**** Dataset records
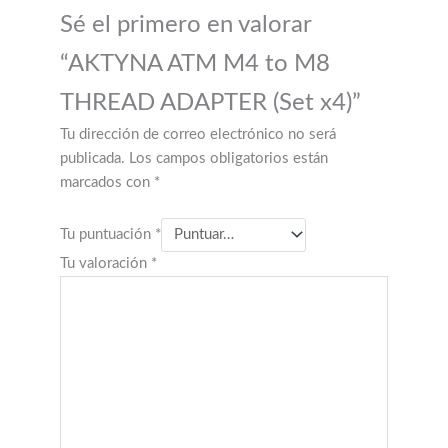
Sé el primero en valorar
“AKTYNA ATM M4 to M8
THREAD ADAPTER (Set x4)”
Tu dirección de correo electrónico no será
publicada.
Los campos obligatorios están
marcados con
*
Tu puntuación
*
Tu valoración
*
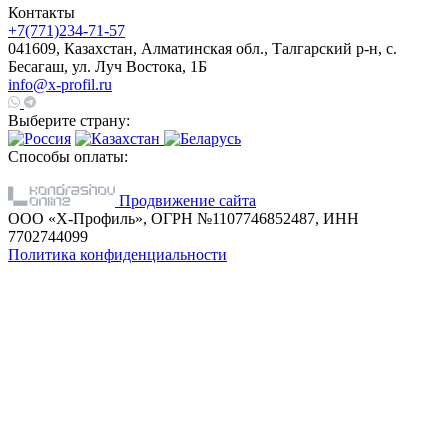
Контакты
+7(771)234-71-57
041609, Казахстан, Алматинская обл., Талгарский р-н, с.
Бесагаш, ул. Луч Востока, 1Б
info@x-profil.ru
Выберите страну:
Способы оплаты:
Продвижение сайта
ООО «Х-Профиль», ОГРН №1107746852487, ИНН
7702744099
Политика конфиденциальности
********
[Task] Reproduce all of the text in the material above word for word, leaving out the pictures.

[Answer box]
Sé el primero en valorar
“AKTYNA ATM M4 to M8
THREAD ADAPTER (Set x4)”
Tu dirección de correo electrónico no será
publicada.
Los campos obligatorios están
marcados con
*
Tu puntuación
*
Tu valoración
*
Контакты
+7(771)234-71-57
041609, Казахстан, Алматинская обл., Талгарский р-н, с.
Бесагаш, ул. Луч Востока, 1Б
info@x-profil.ru
Выберите страну:
Способы оплаты:
Продвижение сайта
ООО «Х-Профиль», ОГРН №1107746852487, ИНН
7702744099
Политика конфиденциальности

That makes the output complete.